Liga Profesionistă de Fotbal
- Abbreviation: LPF
- Formation: 22 January 1993; 33 years ago
- Type: Sport governing body
- Headquarters: Bucharest
- Location: Romania;
- Region served: Romania
- Official language: Romanian
- Secretary General: Justin Ștefan
- President: Gino Iorgulescu
- Vice President: Robert Pongracz
- Website: www.lpf.ro

= Liga Profesionistă de Fotbal =

Romanian football organization

The Liga Profesionistă de Fotbal (Professional Football League), also known by its acronym LPF, is a Romanian governing body that runs the Liga I, the top professional division of the Romanian football league system. Its current president is Gino Iorgulescu, elected in 2013 and re-elected in 2017.

==History==
The first football organizational system was Colegiul Divizionar A ("Divisional College A"), founded on 5 October 1970 and led by Mircea Angelescu. Until 1990, the "Divisional College A" was formal, but without notable decisions. During the 1990s many changes were implemented, reflected in the new names of the organization, "Divisional Team's League A", "National Football League", "Professional Club's League", etc. On 10 October 1992, the name of the organization was changed into "Professional Football A Division League", with Mircea Angelescu acting as president, Dumitru Dragomir as vice-president and Daniel Lăzărescu as general secretary.

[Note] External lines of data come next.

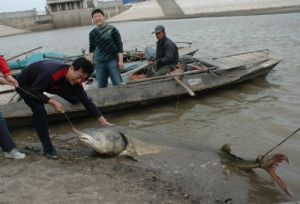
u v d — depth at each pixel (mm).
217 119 8422
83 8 76062
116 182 5164
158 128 8062
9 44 40125
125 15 67625
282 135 7387
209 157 6270
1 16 71750
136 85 9055
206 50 18656
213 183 5543
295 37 19938
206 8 57562
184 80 9602
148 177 5516
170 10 61938
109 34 8930
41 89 5445
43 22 68875
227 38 23000
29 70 5586
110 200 4586
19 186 4840
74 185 4926
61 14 69312
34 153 6145
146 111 9070
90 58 9359
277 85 10695
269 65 11172
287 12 40625
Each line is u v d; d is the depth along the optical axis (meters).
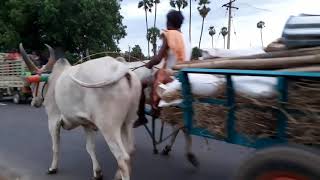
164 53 6.50
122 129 6.17
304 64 4.01
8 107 17.56
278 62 4.16
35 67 7.71
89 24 27.59
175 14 6.72
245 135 4.59
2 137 10.84
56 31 27.23
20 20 26.08
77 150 9.16
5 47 26.84
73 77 6.09
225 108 4.70
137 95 6.13
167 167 7.67
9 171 7.74
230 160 7.93
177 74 5.18
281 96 4.11
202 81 4.86
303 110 4.02
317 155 3.69
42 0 26.05
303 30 4.16
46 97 7.17
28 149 9.40
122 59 7.04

On 22 January 1993, the name of the organization became "Professional Football League of Romania", and on 13 October 1993, the Liga II—then named Divizia B—club's members were included. On 30 September 1996, Dumitru Dragomir was elected president, a position held for twenty years. The headquarters has been located on 47 Mihai Eminescu Street since February 1997. In December 1997, it was decided that LPF would organize the national league starting with the 1997–98 season. In November 2013, Gino Iorgulescu replaced Dragomir as the president of the organization.